Note, when it comes to NFR-tooling, the goals are to provide light-weight solutions that can be packaged within a cookbook to accelerate lab validations, agnostic to the type of hardware in the environment. This will enable third party suppliers to achieve compliance expectations for the targeted architecture.

9.3.1. Traffic Generators & NIC

Performance, or load testing, may (will) require specific NICs to achieve desired throughput (TPS, kbps, etc) to properly validate an instance-types (e.g. Basic(B)) stability when subject to traffic.

For example, the OPNFV project, NFVBench, utilizes the TRex traffic generator. While TRex offers stateful and stateless testing, achieves 200-400 Gb/sec, and captures latency/jitter measurements, there is a dependency on the type of NICs to be utilized to achieve optimal results:

  • Recommended NICs to utilize when adopting the NFVBench project (& TRex) include Intel X710 (10G), XXV710 (25G) and XL710 (40G).

Interior interface cards may result in unexpected, or degraded performance, issues, or capabilities.

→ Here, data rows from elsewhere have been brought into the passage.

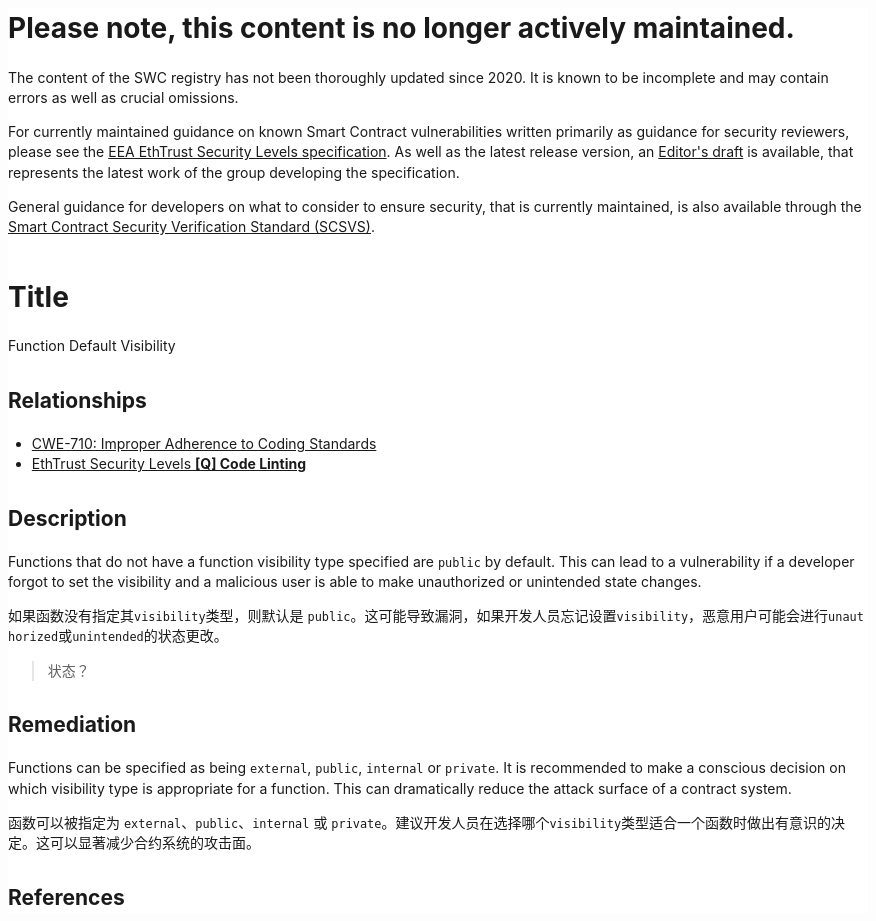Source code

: # Please note, this content is no longer actively maintained.

The content of the SWC registry has not been thoroughly updated since 2020. It is known to be incomplete and may contain errors as well as crucial omissions.

For currently maintained guidance on known Smart Contract vulnerabilities written primarily as guidance for security reviewers, please see the
[EEA EthTrust Security Levels specification](https://entethalliance.org/specs/ethtrust-sl). As well as the latest release version, an
[Editor's draft](https://entethalliance.github.io/eta-registry/security-levels-spec.html) is available, 
that represents the latest work of the group developing the specification.

General guidance for developers on what to consider to ensure security, that is currently maintained, is also available through the 
[Smart Contract Security Verification Standard (SCSVS)](https://github.com/ComposableSecurity/SCSVS).

# Title

Function Default Visibility

## Relationships

- [CWE-710: Improper Adherence to Coding Standards](https://cwe.mitre.org/data/definitions/710.html)
- [EthTrust Security Levels **[Q] Code Linting**](https://entethalliance.org/specs/ethtrust-sl/#req-3-linted)

## Description

Functions that do not have a function visibility type specified are `public` by default. This can lead to a vulnerability if a developer forgot to set the visibility and a malicious user is able to make unauthorized or unintended state changes.

如果函数没有指定其`visibility`类型，则默认是 `public`。这可能导致漏洞，如果开发人员忘记设置`visibility`，恶意用户可能会进行`unauthorized`或`unintended`的状态更改。

> 状态？

## Remediation

Functions can be specified as being `external`, `public`, `internal` or `private`. It is recommended to make a conscious decision on which visibility type is appropriate for a function. This can dramatically reduce the attack surface of a contract system.

函数可以被指定为 `external`、`public`、`internal` 或 `private`。建议开发人员在选择哪个`visibility`类型适合一个函数时做出有意识的决定。这可以显著减少合约系统的攻击面。

## References
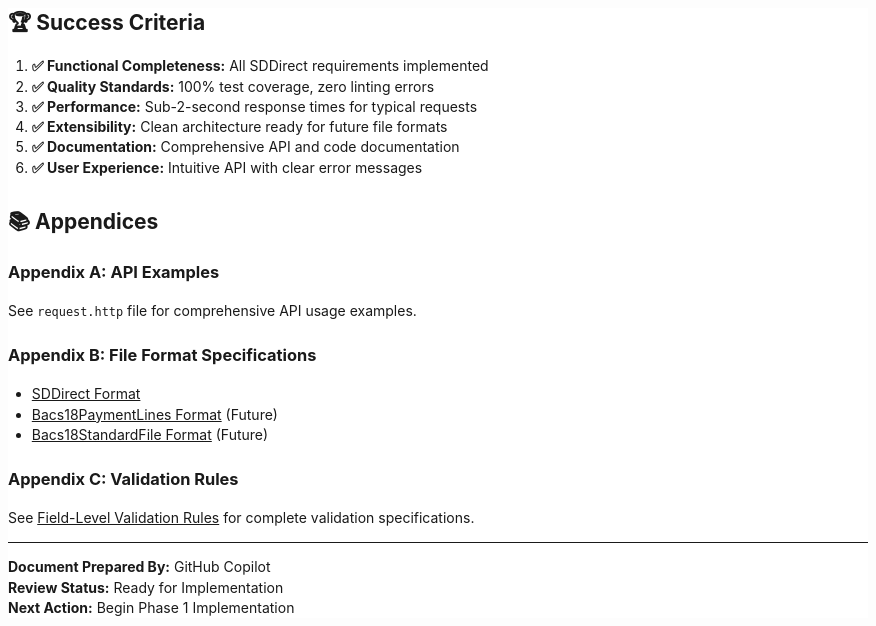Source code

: ## 🏆 Success Criteria

1. **✅ Functional Completeness:** All SDDirect requirements implemented
2. **✅ Quality Standards:** 100% test coverage, zero linting errors
3. **✅ Performance:** Sub-2-second response times for typical requests
4. **✅ Extensibility:** Clean architecture ready for future file formats
5. **✅ Documentation:** Comprehensive API and code documentation
6. **✅ User Experience:** Intuitive API with clear error messages

## 📚 Appendices

### Appendix A: API Examples
See `request.http` file for comprehensive API usage examples.

### Appendix B: File Format Specifications
- [SDDirect Format](documentation/FileFormats/SDDirect.md)
- [Bacs18PaymentLines Format](documentation/FileFormats/Bacs18PaymentLines.md) (Future)
- [Bacs18StandardFile Format](documentation/FileFormats/Bacs18StandardFile.md) (Future)

### Appendix C: Validation Rules
See [Field-Level Validation Rules](documentation/field-level-validation.md) for complete validation specifications.

---

**Document Prepared By:** GitHub Copilot  
**Review Status:** Ready for Implementation  
**Next Action:** Begin Phase 1 Implementation

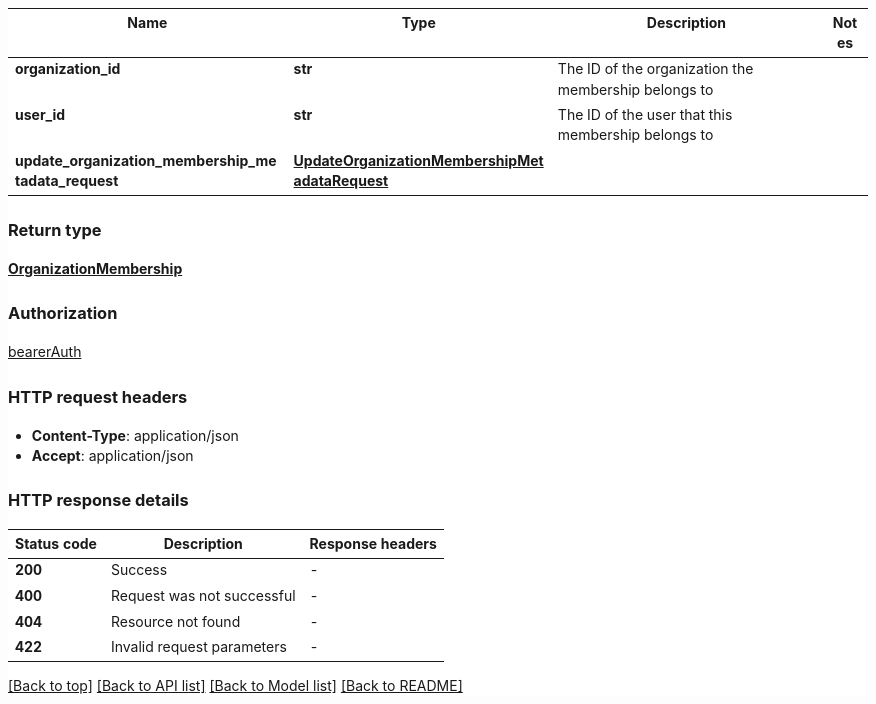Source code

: 
Name | Type | Description  | Notes
------------- | ------------- | ------------- | -------------
 **organization_id** | **str**| The ID of the organization the membership belongs to | 
 **user_id** | **str**| The ID of the user that this membership belongs to | 
 **update_organization_membership_metadata_request** | [**UpdateOrganizationMembershipMetadataRequest**](UpdateOrganizationMembershipMetadataRequest.md)|  | 

### Return type

[**OrganizationMembership**](OrganizationMembership.md)

### Authorization

[bearerAuth](../README.md#bearerAuth)

### HTTP request headers

 - **Content-Type**: application/json
 - **Accept**: application/json

### HTTP response details

| Status code | Description | Response headers |
|-------------|-------------|------------------|
**200** | Success |  -  |
**400** | Request was not successful |  -  |
**404** | Resource not found |  -  |
**422** | Invalid request parameters |  -  |

[[Back to top]](#) [[Back to API list]](../README.md#documentation-for-api-endpoints) [[Back to Model list]](../README.md#documentation-for-models) [[Back to README]](../README.md)

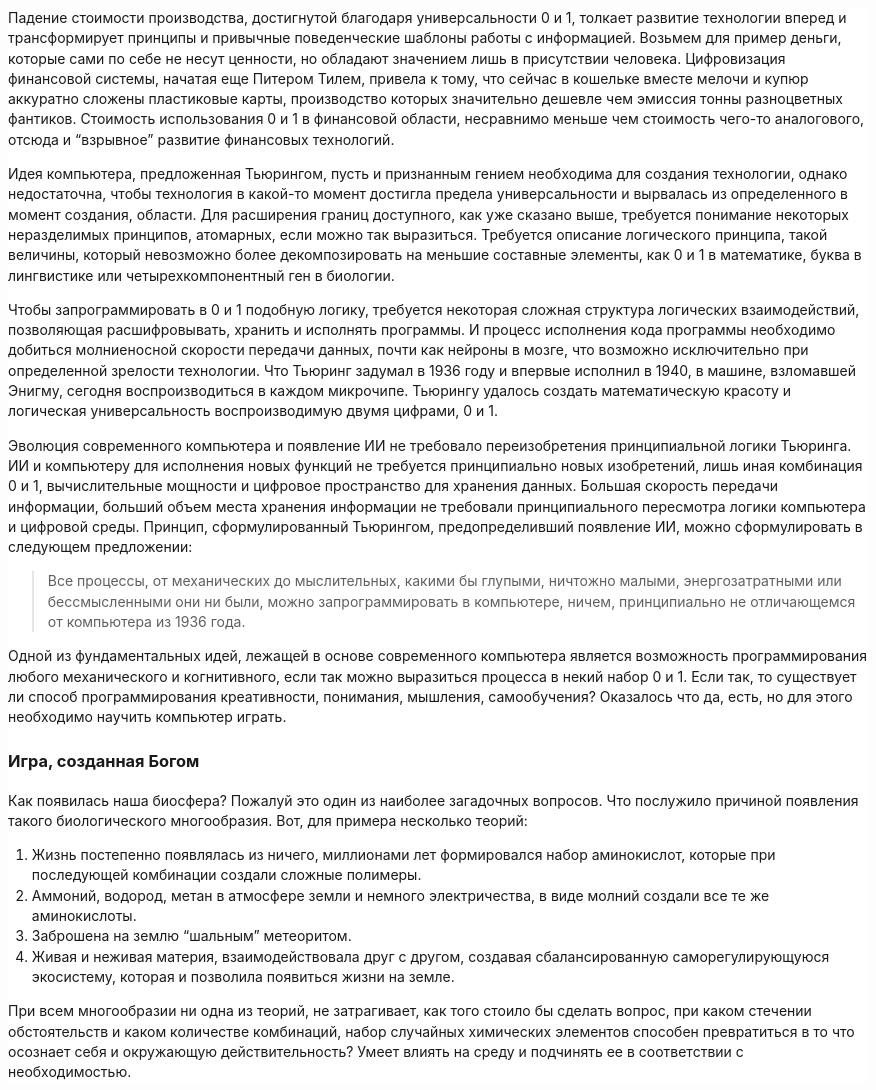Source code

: Падение стоимости производства, достигнутой благодаря универсальности 0 и 1, толкает развитие технологии вперед и трансформирует принципы и привычные поведенческие шаблоны работы с информацией. Возьмем для пример деньги, которые сами по себе не несут ценности, но обладают значением лишь в присутствии человека. Цифровизация финансовой системы, начатая еще Питером Тилем, привела к тому, что сейчас в кошельке вместе мелочи и купюр аккуратно сложены пластиковые карты, производство которых значительно дешевле чем эмиссия тонны разноцветных фантиков. Стоимость использования 0 и 1 в финансовой области, несравнимо меньше чем стоимость чего-то аналогового, отсюда и “взрывное” развитие финансовых технологий.

Идея компьютера, предложенная Тьюрингом, пусть и признанным гением необходима для создания технологии, однако недостаточна, чтобы технология в какой-то момент достигла предела универсальности и вырвалась из определенного в момент создания, области. Для расширения границ доступного, как уже сказано выше, требуется понимание некоторых неразделимых принципов, атомарных, если можно так выразиться. Требуется описание логического принципа, такой величины, который невозможно более декомпозировать на меньшие составные элементы, как 0 и 1 в математике, буква в лингвистике или четырехкомпонентный ген в биологии.

Чтобы запрограммировать в 0 и 1 подобную логику, требуется некоторая сложная структура логических взаимодействий, позволяющая расшифровывать, хранить и исполнять программы. И процесс исполнения кода программы необходимо добиться молниеносной скорости передачи данных, почти как нейроны в мозге, что возможно исключительно при определенной зрелости технологии. Что Тьюринг задумал в 1936 году и впервые исполнил в 1940, в машине, взломавшей Энигму, сегодня воспроизводиться в каждом микрочипе. Тьюрингу удалось создать математическую красоту и логическая универсальность воспроизводимую двумя цифрами, 0 и 1.

Эволюция современного компьютера и появление ИИ не требовало переизобретения принципиальной логики Тьюринга. ИИ и компьютеру для исполнения новых функций не требуется принципиально новых изобретений, лишь иная комбинация 0 и 1, вычислительные мощности и цифровое пространство для хранения данных. Большая скорость передачи информации, больший объем места хранения информации не требовали принципиального пересмотра логики компьютера и цифровой среды. Принцип, сформулированный Тьюрингом, предопределивший появление ИИ, можно сформулировать в следующем предложении:

> Все процессы, от механических до мыслительных, какими бы глупыми, ничтожно малыми, энергозатратными или бессмысленными они ни были, можно запрограммировать в компьютере, ничем, принципиально не отличающемся от компьютера из 1936 года.

Одной из фундаментальных идей, лежащей в основе современного компьютера является возможность программирования любого механического и когнитивного, если так можно выразиться процесса в некий набор 0 и 1. Если так, то существует ли способ программирования креативности, понимания, мышления, самообучения? Оказалось что да, есть, но для этого необходимо научить компьютер играть.

### Игра, созданная Богом
Как появилась наша биосфера? Пожалуй это один из наиболее загадочных вопросов. Что послужило причиной появления такого биологического многообразия. Вот, для примера несколько теорий:

1. Жизнь постепенно появлялась из ничего, миллионами лет формировался набор аминокислот, которые при последующей комбинации создали сложные полимеры.
2. Аммоний, водород, метан в атмосфере земли и немного электричества, в виде молний создали все те же аминокислоты.
3. Заброшена на землю “шальным” метеоритом.
4. Живая и неживая материя, взаимодействовала друг с другом, создавая сбалансированную саморегулирующуюся экосистему, которая и позволила появиться жизни на земле.

При всем многообразии ни одна из теорий, не затрагивает, как того стоило бы сделать вопрос, при каком стечении обстоятельств и каком количестве комбинаций, набор случайных химических элементов способен превратиться в то что осознает себя и окружающую действительность? Умеет влиять на среду и подчинять ее в соответствии с необходимостью.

When planning NFR test scenarios, the engineer needs to document the following which ensure the planned traffic generator, and target environment are satisfactory for the type(s) of test to be performed, and the measurements to be collected:

  • Desired throughput levels

  • Analysis and confirmation that throughput can be achieved with Traffic Generators chosen

  • Confirmation infrastructure (e.g. NIC, rack, switch, etc) is engineered to support the target load / traffic levels, unless testing to break- or saturation points

  • If testing to break-points, then engineering specs of supported load levels are to be documented with an understanding that a ceiling may be reached within the traffic generators before saturation of the infrastructure.